Dataset records |
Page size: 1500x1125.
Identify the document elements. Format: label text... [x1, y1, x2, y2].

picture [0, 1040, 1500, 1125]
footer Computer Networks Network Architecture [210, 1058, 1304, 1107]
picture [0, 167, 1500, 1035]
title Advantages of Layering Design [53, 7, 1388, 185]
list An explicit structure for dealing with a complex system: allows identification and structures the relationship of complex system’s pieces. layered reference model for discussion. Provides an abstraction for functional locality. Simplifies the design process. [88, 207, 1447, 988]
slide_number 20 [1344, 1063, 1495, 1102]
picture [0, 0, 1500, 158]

Task objective | Write out, word for word, the line containing "Identify the document" and every line after it to the end of the data above.

Result of the task |
Identify the document elements. Format: label text... [x1, y1, x2, y2].

picture [0, 1040, 1500, 1125]
footer Computer Networks Network Architecture [210, 1058, 1304, 1107]
picture [0, 167, 1500, 1035]
title Advantages of Layering Design [53, 7, 1388, 185]
list An explicit structure for dealing with a complex system: allows identification and structures the relationship of complex system’s pieces. layered reference model for discussion. Provides an abstraction for functional locality. Simplifies the design process. [88, 207, 1447, 988]
slide_number 20 [1344, 1063, 1495, 1102]
picture [0, 0, 1500, 158]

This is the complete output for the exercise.